Autre chose : la mise sur écoute est généralisée. Elle devient possible pour les personnes concernées par une enquête préliminaire pour des délits passibles de trois ans d’emprisonnement. Jusqu’ici, seuls les délits passibles de cinq ans d’emprisonnement étaient concernés. Et à l’origine, l’écoute concernait seulement les infractions liées au terrorisme. Exit aussi l’identification des policiers qui étaient tenus, après d’âpres luttes, de porter leur matricule en service. Quand ils sont identifiables, les dérapages sont plus rares, on le sait. Et pourtant, c’est déjà loin d’être idéal. On peut donc imaginer que les contrôles au faciès, ou les violences au cours de manifestations, risquent d’augmenter.

La généralisation de la visio-conférence participerait aussi, selon vous, à cet affaiblissement de la défense. Et les droits des victimes seraient également sacrifiés, avec de nombreux dossiers jugés par un seul magistrat, sans collégialité. Pouvez-vous détailler ?

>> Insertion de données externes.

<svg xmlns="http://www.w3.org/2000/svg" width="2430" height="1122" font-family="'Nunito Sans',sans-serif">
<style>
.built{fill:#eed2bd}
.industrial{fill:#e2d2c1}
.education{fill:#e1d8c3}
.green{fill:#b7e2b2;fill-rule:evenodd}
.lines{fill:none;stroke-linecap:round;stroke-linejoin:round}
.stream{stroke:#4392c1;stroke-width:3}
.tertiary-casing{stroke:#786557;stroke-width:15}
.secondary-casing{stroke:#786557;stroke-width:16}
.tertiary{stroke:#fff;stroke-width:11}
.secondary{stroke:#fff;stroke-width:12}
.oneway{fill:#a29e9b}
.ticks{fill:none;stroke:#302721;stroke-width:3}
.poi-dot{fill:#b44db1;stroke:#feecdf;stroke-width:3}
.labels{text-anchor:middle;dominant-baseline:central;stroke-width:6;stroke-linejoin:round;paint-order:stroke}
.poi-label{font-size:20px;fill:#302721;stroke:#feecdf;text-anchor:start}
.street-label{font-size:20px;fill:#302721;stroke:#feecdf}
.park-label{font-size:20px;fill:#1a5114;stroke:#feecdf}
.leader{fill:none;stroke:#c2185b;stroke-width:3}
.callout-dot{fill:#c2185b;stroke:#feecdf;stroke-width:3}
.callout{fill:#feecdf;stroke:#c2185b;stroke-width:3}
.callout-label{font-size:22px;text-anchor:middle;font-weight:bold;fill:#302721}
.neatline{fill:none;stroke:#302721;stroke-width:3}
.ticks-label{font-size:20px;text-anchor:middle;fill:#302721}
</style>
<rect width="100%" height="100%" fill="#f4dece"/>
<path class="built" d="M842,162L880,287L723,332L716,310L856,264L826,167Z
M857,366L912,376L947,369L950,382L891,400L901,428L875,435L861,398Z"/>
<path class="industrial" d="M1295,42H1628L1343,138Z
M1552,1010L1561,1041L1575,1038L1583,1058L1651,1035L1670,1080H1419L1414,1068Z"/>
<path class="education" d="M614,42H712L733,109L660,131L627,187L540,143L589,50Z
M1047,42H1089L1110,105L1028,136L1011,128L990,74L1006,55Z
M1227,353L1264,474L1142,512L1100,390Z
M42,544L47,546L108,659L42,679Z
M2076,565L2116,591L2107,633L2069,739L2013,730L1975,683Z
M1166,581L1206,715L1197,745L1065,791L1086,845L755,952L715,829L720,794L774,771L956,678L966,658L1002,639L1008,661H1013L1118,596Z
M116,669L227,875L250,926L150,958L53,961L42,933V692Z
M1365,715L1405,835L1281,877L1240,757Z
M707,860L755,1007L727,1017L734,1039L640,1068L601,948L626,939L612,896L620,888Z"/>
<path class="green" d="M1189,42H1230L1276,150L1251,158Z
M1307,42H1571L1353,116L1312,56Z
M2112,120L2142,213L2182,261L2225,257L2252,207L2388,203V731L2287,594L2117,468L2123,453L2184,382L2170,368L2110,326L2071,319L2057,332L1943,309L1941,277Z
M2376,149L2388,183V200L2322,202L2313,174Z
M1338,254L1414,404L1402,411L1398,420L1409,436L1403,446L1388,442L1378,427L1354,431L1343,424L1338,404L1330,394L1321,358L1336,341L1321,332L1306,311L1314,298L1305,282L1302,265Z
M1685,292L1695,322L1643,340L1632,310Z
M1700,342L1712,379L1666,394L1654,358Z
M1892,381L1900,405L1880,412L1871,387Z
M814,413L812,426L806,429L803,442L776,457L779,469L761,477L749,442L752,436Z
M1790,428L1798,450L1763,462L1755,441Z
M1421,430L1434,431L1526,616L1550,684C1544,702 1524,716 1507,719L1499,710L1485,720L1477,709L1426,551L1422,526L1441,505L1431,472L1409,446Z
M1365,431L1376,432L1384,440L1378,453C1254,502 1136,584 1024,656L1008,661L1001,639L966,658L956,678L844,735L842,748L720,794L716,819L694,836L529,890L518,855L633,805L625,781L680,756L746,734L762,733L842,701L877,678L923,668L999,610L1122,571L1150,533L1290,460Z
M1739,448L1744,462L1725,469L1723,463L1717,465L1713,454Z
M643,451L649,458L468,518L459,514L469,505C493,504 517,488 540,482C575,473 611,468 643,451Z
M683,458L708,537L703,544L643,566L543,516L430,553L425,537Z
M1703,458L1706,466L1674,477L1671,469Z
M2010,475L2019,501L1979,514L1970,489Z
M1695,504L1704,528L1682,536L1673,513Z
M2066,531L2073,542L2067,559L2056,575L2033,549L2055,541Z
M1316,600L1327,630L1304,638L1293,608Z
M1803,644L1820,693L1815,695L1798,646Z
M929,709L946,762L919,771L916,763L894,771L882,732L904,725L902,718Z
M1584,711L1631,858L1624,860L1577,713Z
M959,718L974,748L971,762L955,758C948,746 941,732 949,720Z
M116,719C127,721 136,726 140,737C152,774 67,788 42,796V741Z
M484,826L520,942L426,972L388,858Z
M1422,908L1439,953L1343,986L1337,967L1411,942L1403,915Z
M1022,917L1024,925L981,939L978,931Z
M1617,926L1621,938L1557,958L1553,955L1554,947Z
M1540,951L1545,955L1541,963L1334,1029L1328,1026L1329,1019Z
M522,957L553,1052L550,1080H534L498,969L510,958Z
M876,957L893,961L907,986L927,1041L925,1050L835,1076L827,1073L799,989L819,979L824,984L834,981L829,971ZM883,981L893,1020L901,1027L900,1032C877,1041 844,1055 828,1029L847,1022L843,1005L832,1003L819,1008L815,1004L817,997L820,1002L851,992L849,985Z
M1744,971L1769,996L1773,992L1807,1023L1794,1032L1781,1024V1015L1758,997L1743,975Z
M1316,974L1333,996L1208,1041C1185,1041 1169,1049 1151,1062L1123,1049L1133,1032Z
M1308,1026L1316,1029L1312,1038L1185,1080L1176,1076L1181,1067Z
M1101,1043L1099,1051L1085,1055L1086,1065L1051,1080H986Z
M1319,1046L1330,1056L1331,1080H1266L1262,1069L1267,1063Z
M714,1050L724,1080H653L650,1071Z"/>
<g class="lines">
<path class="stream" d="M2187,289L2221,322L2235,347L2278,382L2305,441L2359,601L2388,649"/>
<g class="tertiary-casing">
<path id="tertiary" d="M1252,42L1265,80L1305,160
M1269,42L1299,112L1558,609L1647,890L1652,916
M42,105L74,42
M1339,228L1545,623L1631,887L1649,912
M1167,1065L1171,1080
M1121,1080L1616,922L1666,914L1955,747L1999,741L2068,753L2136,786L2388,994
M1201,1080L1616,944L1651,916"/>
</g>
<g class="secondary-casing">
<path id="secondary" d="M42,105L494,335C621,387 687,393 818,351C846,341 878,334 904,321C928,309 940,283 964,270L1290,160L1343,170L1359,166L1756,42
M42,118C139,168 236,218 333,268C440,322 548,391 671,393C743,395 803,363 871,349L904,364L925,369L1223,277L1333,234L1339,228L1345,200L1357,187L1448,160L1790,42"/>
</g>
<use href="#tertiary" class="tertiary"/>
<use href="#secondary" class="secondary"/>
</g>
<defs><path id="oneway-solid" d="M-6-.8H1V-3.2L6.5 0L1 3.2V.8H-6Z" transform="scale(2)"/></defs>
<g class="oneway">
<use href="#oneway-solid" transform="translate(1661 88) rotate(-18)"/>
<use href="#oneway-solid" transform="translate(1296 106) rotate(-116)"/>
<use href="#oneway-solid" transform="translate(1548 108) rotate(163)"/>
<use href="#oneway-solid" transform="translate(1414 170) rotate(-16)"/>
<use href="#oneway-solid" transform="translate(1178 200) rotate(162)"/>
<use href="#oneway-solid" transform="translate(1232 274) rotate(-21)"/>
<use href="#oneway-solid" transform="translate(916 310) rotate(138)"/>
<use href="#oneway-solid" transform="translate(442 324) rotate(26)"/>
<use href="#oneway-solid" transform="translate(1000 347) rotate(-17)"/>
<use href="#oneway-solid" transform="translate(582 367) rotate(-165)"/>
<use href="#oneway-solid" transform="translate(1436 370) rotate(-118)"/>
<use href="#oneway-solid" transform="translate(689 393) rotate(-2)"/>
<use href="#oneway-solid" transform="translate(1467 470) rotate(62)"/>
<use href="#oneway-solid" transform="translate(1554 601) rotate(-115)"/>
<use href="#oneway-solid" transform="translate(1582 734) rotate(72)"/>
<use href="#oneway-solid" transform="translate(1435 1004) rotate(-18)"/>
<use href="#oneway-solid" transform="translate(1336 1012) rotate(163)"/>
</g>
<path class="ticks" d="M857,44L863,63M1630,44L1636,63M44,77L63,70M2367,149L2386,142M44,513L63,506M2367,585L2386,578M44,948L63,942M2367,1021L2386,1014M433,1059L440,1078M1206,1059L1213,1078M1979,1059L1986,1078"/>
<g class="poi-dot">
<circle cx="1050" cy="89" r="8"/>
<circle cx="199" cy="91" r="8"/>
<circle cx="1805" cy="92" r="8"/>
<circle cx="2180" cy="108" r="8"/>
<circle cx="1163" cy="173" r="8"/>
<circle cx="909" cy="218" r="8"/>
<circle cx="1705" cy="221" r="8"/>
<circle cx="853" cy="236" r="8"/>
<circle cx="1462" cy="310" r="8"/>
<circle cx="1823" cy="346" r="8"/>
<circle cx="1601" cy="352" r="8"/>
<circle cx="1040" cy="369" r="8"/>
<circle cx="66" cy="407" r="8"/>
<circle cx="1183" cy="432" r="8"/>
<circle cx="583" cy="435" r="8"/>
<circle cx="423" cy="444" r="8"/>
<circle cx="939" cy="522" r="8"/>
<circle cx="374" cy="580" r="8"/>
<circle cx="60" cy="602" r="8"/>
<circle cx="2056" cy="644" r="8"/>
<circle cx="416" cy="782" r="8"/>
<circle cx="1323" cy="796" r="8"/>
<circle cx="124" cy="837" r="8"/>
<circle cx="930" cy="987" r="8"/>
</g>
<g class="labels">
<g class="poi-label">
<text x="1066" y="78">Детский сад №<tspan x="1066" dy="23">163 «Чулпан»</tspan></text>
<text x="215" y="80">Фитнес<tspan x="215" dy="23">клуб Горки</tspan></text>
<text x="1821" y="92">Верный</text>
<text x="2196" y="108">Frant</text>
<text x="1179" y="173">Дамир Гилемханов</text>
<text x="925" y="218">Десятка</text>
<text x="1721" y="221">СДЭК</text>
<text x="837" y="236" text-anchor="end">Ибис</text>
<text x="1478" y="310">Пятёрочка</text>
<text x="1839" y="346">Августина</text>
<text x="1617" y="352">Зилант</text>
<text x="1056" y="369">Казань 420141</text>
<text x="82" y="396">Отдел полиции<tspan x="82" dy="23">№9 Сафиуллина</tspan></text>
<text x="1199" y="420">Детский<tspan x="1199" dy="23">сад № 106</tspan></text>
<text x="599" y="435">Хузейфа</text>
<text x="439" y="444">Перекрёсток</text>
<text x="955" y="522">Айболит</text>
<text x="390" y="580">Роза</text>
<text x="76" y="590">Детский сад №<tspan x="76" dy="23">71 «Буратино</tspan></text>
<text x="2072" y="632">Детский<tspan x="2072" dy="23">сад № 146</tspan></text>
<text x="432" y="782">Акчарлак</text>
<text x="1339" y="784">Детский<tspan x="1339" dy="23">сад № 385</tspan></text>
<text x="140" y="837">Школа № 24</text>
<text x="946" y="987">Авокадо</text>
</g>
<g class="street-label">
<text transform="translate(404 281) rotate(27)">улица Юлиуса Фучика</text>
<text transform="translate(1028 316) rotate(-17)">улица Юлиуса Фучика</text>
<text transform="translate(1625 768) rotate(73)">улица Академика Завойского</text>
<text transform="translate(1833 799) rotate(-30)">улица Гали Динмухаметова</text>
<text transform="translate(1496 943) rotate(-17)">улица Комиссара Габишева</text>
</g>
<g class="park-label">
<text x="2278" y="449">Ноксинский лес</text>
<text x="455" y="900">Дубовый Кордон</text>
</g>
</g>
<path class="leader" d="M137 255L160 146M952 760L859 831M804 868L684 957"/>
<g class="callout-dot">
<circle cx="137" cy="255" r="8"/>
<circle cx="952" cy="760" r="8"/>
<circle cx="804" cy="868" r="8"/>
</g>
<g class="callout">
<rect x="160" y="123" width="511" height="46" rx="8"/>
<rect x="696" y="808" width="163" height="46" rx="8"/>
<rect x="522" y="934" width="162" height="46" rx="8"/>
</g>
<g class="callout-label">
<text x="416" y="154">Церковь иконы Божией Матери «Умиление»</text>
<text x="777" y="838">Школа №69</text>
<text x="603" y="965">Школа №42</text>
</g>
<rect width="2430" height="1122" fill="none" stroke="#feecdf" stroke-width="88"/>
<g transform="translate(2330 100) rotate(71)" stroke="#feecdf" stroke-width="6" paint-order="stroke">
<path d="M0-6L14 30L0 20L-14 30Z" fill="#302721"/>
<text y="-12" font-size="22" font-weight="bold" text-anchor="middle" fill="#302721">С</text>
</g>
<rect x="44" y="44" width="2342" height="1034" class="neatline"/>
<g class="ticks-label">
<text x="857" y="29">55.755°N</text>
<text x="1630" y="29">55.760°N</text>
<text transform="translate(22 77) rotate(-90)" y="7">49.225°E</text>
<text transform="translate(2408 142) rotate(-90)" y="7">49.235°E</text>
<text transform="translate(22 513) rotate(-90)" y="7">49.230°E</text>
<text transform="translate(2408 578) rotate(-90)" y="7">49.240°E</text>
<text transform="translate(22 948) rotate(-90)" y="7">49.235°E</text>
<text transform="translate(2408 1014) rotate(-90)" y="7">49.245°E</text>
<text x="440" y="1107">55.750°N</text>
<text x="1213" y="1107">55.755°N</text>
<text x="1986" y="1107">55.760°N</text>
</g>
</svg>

La visio-conférence sera possible pour un interrogatoire de première comparution. Mais où sera l’avocat ? En prison aux côtés du détenu, pour l’assister, ou au tribunal près des juges, pour les convaincre ? Cette distance ne peut qu’entraîner un affaiblissement de la défense. Quand on rend la justice, il faut se voir pour se comprendre. On sait de plus que la visio-conférence a un impact sur les peines prononcées : les magistrats sont plus répressifs lorsqu’ils jugent à distance. On peut aussi relever la généralisation de la comparution sur reconnaissance préalable de culpabilité (CRPC) à tous les délits passibles d’une peine d’un an de prison (La CRPC, ou « plaider-coupable », permet d’éviter un procès à une personne qui reconnaît les faits qui lui sont reprochés. Cette procédure est proposée par le procureur de la République, ndlr). Cette mesure contribuera à renforcer le pouvoir du Parquet, et à affaiblir le juge d’instruction.

On peut, encore, évoquer le droits des victimes, qui sont bradés par la réforme avec la généralisation du juge unique pour des délits qui entraînent des peines allant jusqu’à cinq ans d’emprisonnement. Les violences, y compris sexuelles, commises sur les femmes et sur les enfants pourraient donc être jugées par une seule personne. Or, on le sait, on est plus intelligents à plusieurs. La collégialité protège le juge. Quel signal envoie-t-on aux victimes, en ne désignant qu’un seul magistrat professionnel pour juger leur dossier ?

La ministre de la Justice a par ailleurs surpris bien des professionnels en demandant à réformer la justice des enfants sans débat parlementaire. Qu’en pensez-vous ?

C’est la première fois qu’une ministre décide de réformer la justice sans consulter et écouter les professionnels, nous renvoyant sans cesse à notre corporatisme et à notre ignorance. Pour la justice des mineurs, elle décide que la réforme se fera par ordonnances, c’est à dire sans débat parlementaire. On touche là à un pan important et fondamental de notre justice, qui considère les mineurs comme des personnes ayant besoin de prévention et de protection plutôt que de répression. Nicole Belloubet veut tout revoir en six mois, sans véritablement consulter qui que ce soit, ni prendre le temps de vraiment réfléchir. C’est très inquiétant.

Quand je vois comment les policiers se sont libérés de la présence d’avocats pendant les gardes à vue des lycéens la semaine dernière, je me dis qu’ils ont très bien compris la réforme en cours : ils considèrent déjà les mineurs comme des majeurs ! Or, les juges pour enfants de Bobigny nous ont à nouveau averti début novembre, dans une tribune d’alerte sur leurs manques de moyens : protéger les mineurs permet de protéger la société. Des enfants mal protégés, deviennent plus facilement des délinquants. Ce dont a besoin l’ordonnance de 1945 (qui encadre la justice pour les mineurs, ndlr) pour fonctionner, c’est de moyens. Mais là dessus, nous n’avons pas eu un seul mot.

Propos recueillis par Nolwenn Weiler pour BastaMag

Notes

[1Laurence Roques, avocate, est présidente du Syndicat des avocats de France (Saf). Créé en 1974, le Saf défend « une justice plus démocratique, de qualité égale pour tous, proche des citoyens et garante des droits et libertés publiques et individuelles ».